(Data extract Opens)
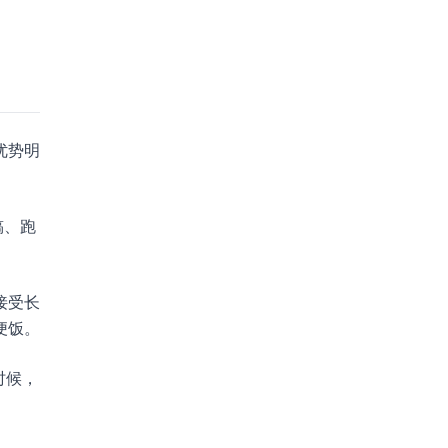
优势明
稿、跑
接受长
便饭。
时候，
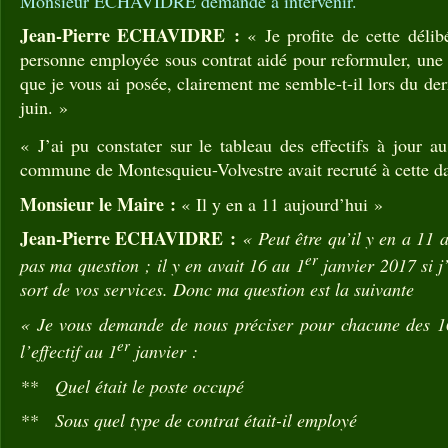
Monsieur ECHAVIDRE demande à intervenir.
Jean-Pierre ECHAVIDRE :
« Je profite de cette délib
personne employée sous contrat aidé pour reformuler, une 
que je vous ai posée, clairement me semble-t-il lors du de
juin. »
« J’ai pu constater sur le tableau des effectifs à jour a
commune de Montesquieu-Volvestre avait recruté à cette d
Monsieur le Maire :
« Il y en a 11 aujourd’hui »
Jean-Pierre ECHAVIDRE :
« Peut être qu’il y en a 11 
er
pas ma question ; il y en avait 16 au 1
janvier 2017 si j
sort de vos services. Donc ma question est la suivante
« Je vous demande de nous préciser pour chacune des 1
er
l’effectif au 1
janvier :
** Quel était le poste occupé
** Sous quel type de contrat était-il employé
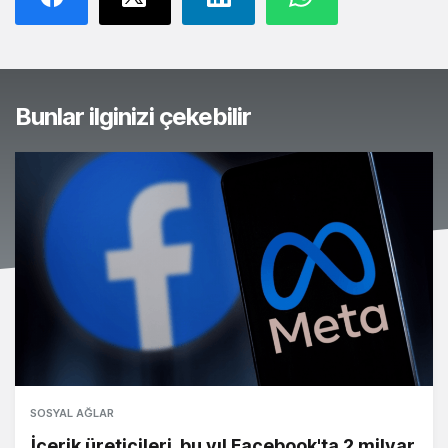
Bunlar ilginizi çekebilir
SOSYAL AĞLAR
İçerik üreticileri, bu yıl Facebook'ta 2 milyar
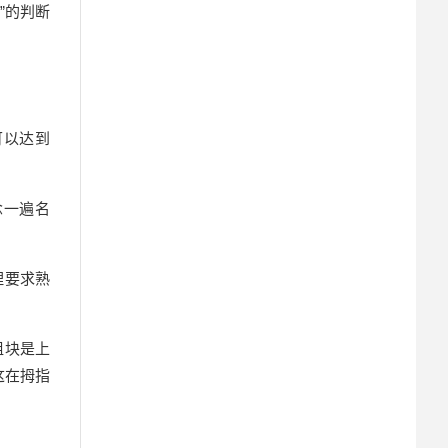
”的判断
可以达到
念一遍名
理要求熟
组块是上
这在拇指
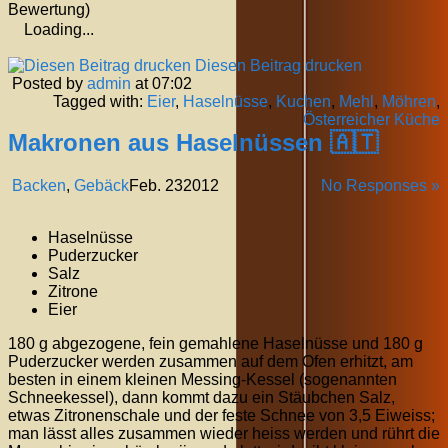
Bewertung)
Loading...
Diesen Beitrag drucken
Posted by
admin
at 07:02
Tagged with:
Eier
,
Haselnüsse
,
Kuchen
,
Mehl
,
Möhren
,
Österreicher Küche
Makronen aus Haselnüssen 🇦🇹
Backen
,
Gebäck
Feb.
23
2012
No Responses »
Haselnüsse
Puderzucker
Salz
Zitrone
Eier
180 g abgezogene, fein gemahlene Haselnüsse und 180 g
Puderzucker werden zusammen auf dem Ofen erhitzt, am
besten in einem kleinen Messing-Kessel (sogenannten
Schneekessel), dann kommt dazu ein Stäubchen Salz,
etwas Zitronenschale und der feste Schnee von 3,5 Eiweiss;
man lässt alles zusammen wieder heiss werden und rührt die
(Data extract Closes)
§ **Problem to work on**: Retype the entries above from the line with "Monsieur ECHAVIDRE demande à intervenir." to the line with "Monsieur le Maire", including both of those lines.

§ **Solution for this problem**:
Monsieur ECHAVIDRE demande à intervenir.
Jean-Pierre ECHAVIDRE :
« Je profite de cette délib
personne employée sous contrat aidé pour reformuler, une 
que je vous ai posée, clairement me semble-t-il lors du de
juin. »
« J’ai pu constater sur le tableau des effectifs à jour a
commune de Montesquieu-Volvestre avait recruté à cette d
Monsieur le Maire :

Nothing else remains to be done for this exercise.